I am trying to implement separate updating of parameters of different modules of a model. I have a backbone and a head. I am using two separate optimizers for them, and after calculation of loss, I use optimizer.step()
for them separately. I am expecting that when I use the .step()
function for the head optimizer, the parameters of backbone will not be updated. Similarly, if I use the 'step()
function for the backbone optimizer, then the parameters of the head should not be updated.
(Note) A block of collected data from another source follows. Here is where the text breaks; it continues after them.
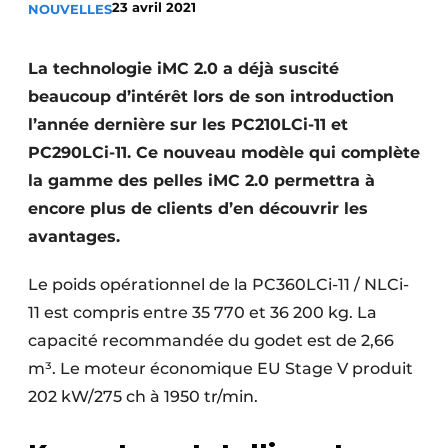
23 avril 2021
NOUVELLES
Termes et conditions
Video’s
La technologie iMC 2.0 a déjà suscité
beaucoup d’intérêt lors de son introduction
l’année dernière sur les PC210LCi-11 et
PC290LCi-11. Ce nouveau modèle qui complète
Construction bois
la gamme des pelles iMC 2.0 permettra à
Contrôle d’accès
encore plus de clients d’en découvrir les
avantages.
Éclairage
Le poids opérationnel de la PC360LCi-11 / NLCi-
Fondations
11 est compris entre 35 770 et 36 200 kg. La
Façades
capacité recommandée du godet est de 2,66
m³. Le moteur économique EU Stage V produit
Géotextiles
202 kW/275 ch à 1950 tr/min.
Infrastructures souterraines et égouttage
However, I am getting different results.
This is my code:
class TestModel(torch.nn.Module):
def __init__(self):
super().__init__()
self.backbone = torch.nn.Sequential(
*[
torch.nn.Linear(100, 50, bias=False),
torch.nn.BatchNorm1d(50),
torch.nn.ReLU(),
torch.nn.Linear(50, 50, bias=False),
torch.nn.BatchNorm1d(50),
torch.nn.ReLU(),
]
)
self.head = torch.nn.Sequential(
*[
torch.nn.Linear(50, 20),
torch.nn.ReLU(),
torch.nn.Linear(20, 10),
torch.nn.ReLU(),
]
)
def forward(self, x):
return self.head(self.backbone(x))
model = TestModel()
b = model.backbone.state_dict().__str__()
h = model.head.state_dict().__str__()
backbone_optimizer = torch.optim.Adam(model.backbone.parameters())
head_optimizer = torch.optim.Adam(model.head.parameters())
x1 = torch.rand(10, 100)
y1 = model(x1)
loss = torch.nn.MSELoss()
loss_ = loss(y1, torch.ones_like(y1))
loss_.backward()
head_optimizer.step()
print('--------------head backpropagation-------------------')
b1 = model.backbone.state_dict().__str__()
h1 = model.head.state_dict().__str__()
print('backbone parameters changed' if b != b1 else 'backbone parameters not changed')
print('head parameters changed' if h != h1 else 'head parameters not changed')
backbone_optimizer.step()
print('---------------backbone backpropagation-----------------')
b2 = model.backbone.state_dict().__str__()
h2 = model.head.state_dict().__str__()
print('backbone parameters changed' if b1 != b2 else 'backbone parameters not changed')
print('head parameters changed' if h1 != h2 else 'head parameters not changed')
I get the following output:
--------------head backpropagation-------------------
backbone parameters changed
head parameters changed
---------------backbone backpropagation-----------------
backbone parameters changed
head parameters not changed
I am not sure why this is happening, since I explicitly mention the parameters in the different optimizers. How do I get the optimizer to update parameters module-wise? For instance, if I wanted to accumulate gradients for the backbone, but not for the head, then I would need two optimizers that do not update the other parameters. How can this be achieved? Thanks in advance for your help.